* **Work instruction**
Please reproduce the records below exactly, omitting any pictures they contain.

* **Recorded data**
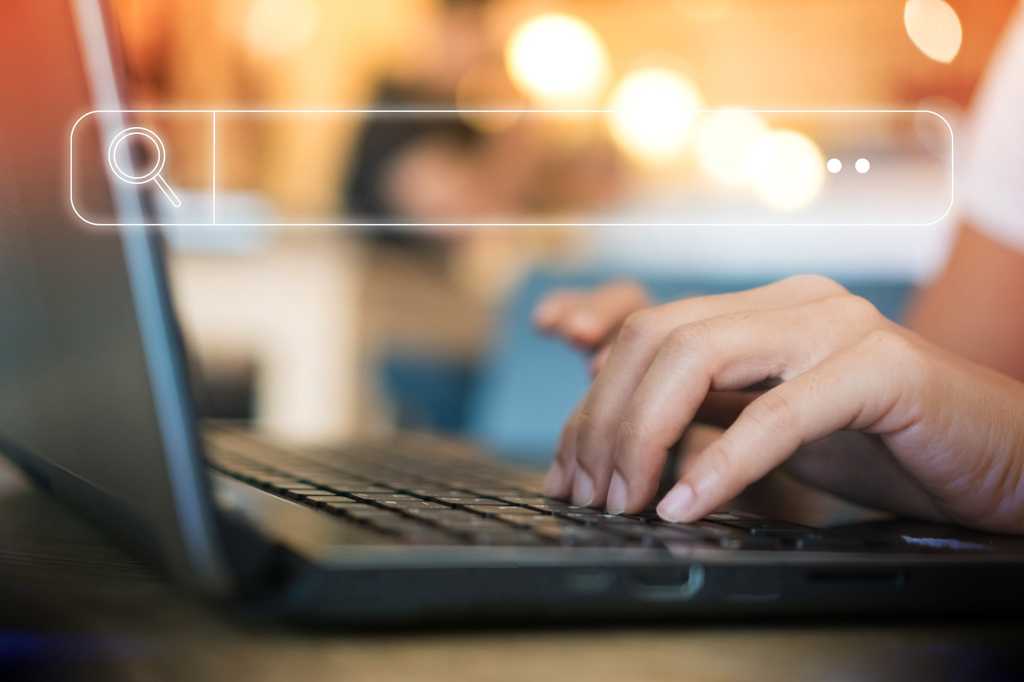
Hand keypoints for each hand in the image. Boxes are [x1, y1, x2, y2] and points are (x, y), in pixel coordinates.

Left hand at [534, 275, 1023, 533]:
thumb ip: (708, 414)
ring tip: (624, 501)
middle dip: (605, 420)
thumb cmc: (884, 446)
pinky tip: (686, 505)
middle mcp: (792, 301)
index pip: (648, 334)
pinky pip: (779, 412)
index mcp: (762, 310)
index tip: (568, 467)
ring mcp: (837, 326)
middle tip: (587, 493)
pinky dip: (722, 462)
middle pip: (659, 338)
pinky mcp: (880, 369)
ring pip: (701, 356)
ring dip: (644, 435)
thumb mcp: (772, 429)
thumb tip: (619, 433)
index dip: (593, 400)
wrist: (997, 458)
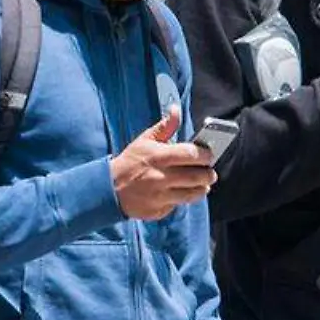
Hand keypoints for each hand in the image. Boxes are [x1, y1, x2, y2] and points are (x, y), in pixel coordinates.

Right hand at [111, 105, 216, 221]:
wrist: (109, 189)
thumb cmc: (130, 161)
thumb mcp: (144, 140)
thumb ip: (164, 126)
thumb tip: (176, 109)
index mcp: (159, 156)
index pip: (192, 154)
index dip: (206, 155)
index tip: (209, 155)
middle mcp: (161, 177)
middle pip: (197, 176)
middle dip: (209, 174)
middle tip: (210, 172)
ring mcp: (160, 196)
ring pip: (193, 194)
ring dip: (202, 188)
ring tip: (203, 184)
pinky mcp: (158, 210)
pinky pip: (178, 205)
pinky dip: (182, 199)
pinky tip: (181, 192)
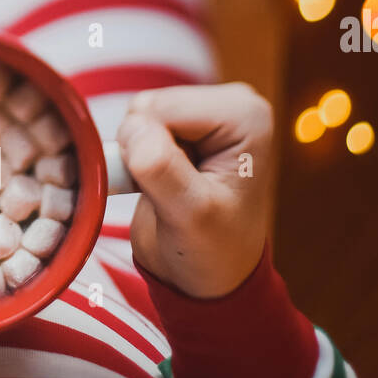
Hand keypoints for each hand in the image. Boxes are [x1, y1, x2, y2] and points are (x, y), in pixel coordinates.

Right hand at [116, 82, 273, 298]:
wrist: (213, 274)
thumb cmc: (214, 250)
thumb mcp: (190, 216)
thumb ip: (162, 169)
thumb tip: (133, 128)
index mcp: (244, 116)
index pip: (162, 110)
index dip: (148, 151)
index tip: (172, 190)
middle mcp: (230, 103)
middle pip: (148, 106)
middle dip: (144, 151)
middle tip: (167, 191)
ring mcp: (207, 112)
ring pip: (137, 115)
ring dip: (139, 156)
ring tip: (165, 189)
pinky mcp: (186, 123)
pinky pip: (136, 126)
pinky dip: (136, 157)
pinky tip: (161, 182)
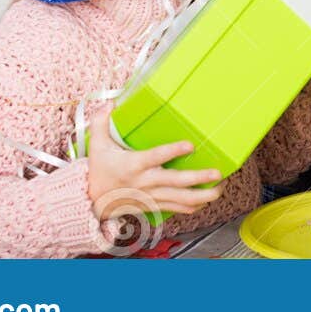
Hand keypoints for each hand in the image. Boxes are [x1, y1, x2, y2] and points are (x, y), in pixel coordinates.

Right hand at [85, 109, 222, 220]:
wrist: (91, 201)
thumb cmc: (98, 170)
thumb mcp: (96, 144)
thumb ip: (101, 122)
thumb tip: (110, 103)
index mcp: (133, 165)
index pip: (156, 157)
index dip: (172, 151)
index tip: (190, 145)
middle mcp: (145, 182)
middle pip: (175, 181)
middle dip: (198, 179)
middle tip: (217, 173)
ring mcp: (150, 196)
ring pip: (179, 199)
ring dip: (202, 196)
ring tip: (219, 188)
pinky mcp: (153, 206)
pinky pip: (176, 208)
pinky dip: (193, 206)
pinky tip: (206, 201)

* **Your solution**
Hand keypoints for each hand in the image. Boxes are [x1, y1, x2, y2] and points are (x, y), in pixel coordinates.

Left hand at [534, 275, 1023, 533]:
thumb ip: (708, 414)
ring tip: (624, 501)
middle dip: (605, 420)
thumb cmc: (884, 446)
pinky tip: (686, 505)
middle mcp: (792, 301)
index pip: (648, 334)
pinky pip: (779, 412)
index mcp: (762, 310)
index tip: (568, 467)
ring mcp: (837, 326)
middle tip: (587, 493)
pinky dip: (722, 462)
middle pip: (659, 338)
pinky mcp: (880, 369)
ring pip: (701, 356)
ring dip: (644, 435)
thumb mcp: (772, 429)
thumb tip: (619, 433)
index dip: (593, 400)
wrist: (997, 458)
Hand keypoints for each hand in the image. Boxes are [x1, y1, x2, y2] and points are (x, y), in pixel coordinates.

Right hand at [111, 105, 216, 221]:
wrist: (109, 189)
thumb cmc: (130, 161)
thumb mcp: (144, 140)
thumb ip: (164, 126)
thumb tip: (176, 109)
index mcp: (159, 156)
index pip: (192, 154)
index dip: (206, 155)
index tip: (209, 155)
middle mcp: (161, 177)
middle pip: (197, 176)
middle dip: (209, 174)
middle tip: (210, 172)
ring mcp: (160, 196)
ring pip: (193, 194)
ring dip: (202, 188)
ring tip: (203, 184)
pinky mcp: (158, 210)
pinky pip: (178, 205)
pinky dip: (182, 199)
pinky tip: (181, 192)
Hand keypoints for each hand in the image. Boxes are [x1, y1, x2, y2] and points are (x, y), in pixel coordinates.

Right hand at [116, 82, 273, 298]:
wrist: (213, 274)
thumb cmc: (214, 250)
thumb mcp: (190, 216)
thumb ip: (162, 169)
thumb tip: (133, 128)
index mcp: (244, 116)
index pip: (162, 110)
index dip: (148, 151)
index tip: (172, 190)
middle mcp: (230, 103)
middle pip: (148, 106)
middle dip: (144, 151)
middle tip: (167, 191)
ring mcp: (207, 112)
ring pip: (137, 115)
ring dip: (139, 156)
ring tip: (165, 189)
pinky mcp: (186, 123)
pinky pip: (136, 126)
pinky dip: (136, 157)
pinky tip: (161, 182)
Hand keypoints for each hand in the image. Boxes are [x1, y1, x2, y2] and points are (x, y), in pixel coordinates.

Right hand at [85, 109, 222, 220]:
wrist: (91, 201)
thumb cmc: (98, 170)
thumb mcp: (96, 144)
thumb ip: (101, 122)
thumb tip: (110, 103)
index mcp: (133, 165)
index pip: (156, 157)
index dip: (172, 151)
index tip: (190, 145)
middle mcp: (145, 182)
middle pip: (175, 181)
middle dip: (198, 179)
middle tip: (217, 173)
ring mcp: (150, 196)
ring pip: (179, 199)
ring dip: (202, 196)
ring tip: (219, 188)
pinky mcp: (153, 206)
pinky pip: (176, 208)
pinky dip: (193, 206)
pinky tip: (206, 201)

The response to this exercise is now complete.